Entire Agreement, Governing Law, Forum.
a) This Agreement represents the entire understanding between the parties regarding the subject matter hereof and supersedes all other prior and contemporaneous agreements, understandings, negotiations and discussions between the parties with respect to such subject matter. The recitals are expressly incorporated into this Agreement. This Agreement shall be governed by and construed in accordance with the laws of the State of Wisconsin, U.S.A., without regard to conflicts of laws thereof.

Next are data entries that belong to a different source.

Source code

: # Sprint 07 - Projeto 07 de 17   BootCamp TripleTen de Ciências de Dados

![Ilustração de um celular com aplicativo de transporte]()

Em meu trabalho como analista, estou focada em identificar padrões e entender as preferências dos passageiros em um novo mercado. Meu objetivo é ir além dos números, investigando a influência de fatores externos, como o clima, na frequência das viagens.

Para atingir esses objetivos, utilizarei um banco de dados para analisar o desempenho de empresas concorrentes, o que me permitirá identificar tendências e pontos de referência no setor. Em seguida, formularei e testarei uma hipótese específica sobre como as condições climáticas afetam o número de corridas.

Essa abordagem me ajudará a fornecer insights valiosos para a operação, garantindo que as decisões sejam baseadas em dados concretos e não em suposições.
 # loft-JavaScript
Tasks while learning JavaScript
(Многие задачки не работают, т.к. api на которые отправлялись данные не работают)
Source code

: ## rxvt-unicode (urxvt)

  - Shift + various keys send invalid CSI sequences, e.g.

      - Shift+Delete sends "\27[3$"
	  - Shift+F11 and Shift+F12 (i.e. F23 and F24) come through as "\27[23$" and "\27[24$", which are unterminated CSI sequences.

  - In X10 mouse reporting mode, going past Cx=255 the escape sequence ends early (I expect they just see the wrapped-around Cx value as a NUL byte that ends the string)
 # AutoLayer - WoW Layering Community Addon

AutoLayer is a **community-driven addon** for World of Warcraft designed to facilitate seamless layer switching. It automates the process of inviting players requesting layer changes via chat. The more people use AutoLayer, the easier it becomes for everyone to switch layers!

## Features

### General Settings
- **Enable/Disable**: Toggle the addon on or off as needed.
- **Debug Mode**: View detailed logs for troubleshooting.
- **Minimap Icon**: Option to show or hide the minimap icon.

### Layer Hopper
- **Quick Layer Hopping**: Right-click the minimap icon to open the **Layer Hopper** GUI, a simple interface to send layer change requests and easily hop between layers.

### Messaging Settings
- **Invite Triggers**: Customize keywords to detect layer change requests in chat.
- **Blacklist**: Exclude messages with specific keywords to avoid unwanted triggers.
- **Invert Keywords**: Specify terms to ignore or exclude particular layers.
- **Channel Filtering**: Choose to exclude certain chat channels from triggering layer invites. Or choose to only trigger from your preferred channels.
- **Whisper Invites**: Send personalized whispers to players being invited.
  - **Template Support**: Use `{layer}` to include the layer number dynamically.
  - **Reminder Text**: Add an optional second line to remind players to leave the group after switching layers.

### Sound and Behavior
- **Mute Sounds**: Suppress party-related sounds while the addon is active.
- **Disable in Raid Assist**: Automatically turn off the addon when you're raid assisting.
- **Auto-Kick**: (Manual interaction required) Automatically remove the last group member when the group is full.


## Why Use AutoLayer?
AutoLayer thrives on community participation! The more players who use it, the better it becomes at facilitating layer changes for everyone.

Any dispute arising out of or related to this Agreement which cannot be resolved through negotiations conducted in good faith shall be settled by binding arbitration in accordance with the evidentiary rules then in effect in Wisconsin and other the laws of the State of Wisconsin, USA.
a) If any provision of the Agreement shall be held to be invalid, illegal or unenforceable, the validity, legality or enforceability of the remainder shall not in any way be affected.
a) This Agreement may be modified only by a written amendment signed by both parties.
No Third Party Beneficiaries
a) Nothing contained in this Agreement shall be deemed to confer any rights in any third party not a signatory to this Agreement.
a) All confidential or proprietary information identified in writing as such at the time of disclosure and exchanged between the parties under this Agreement or during the negotiations preceding this Agreement and relating to the terms and conditions of this Agreement shall remain confidential. Neither party shall disclose such information to any third party without prior written authorization from the disclosing party.
b) Any announcement regarding this Agreement must be mutually agreed upon in writing by both parties, including the timing and wording of press releases and other announcements to third parties.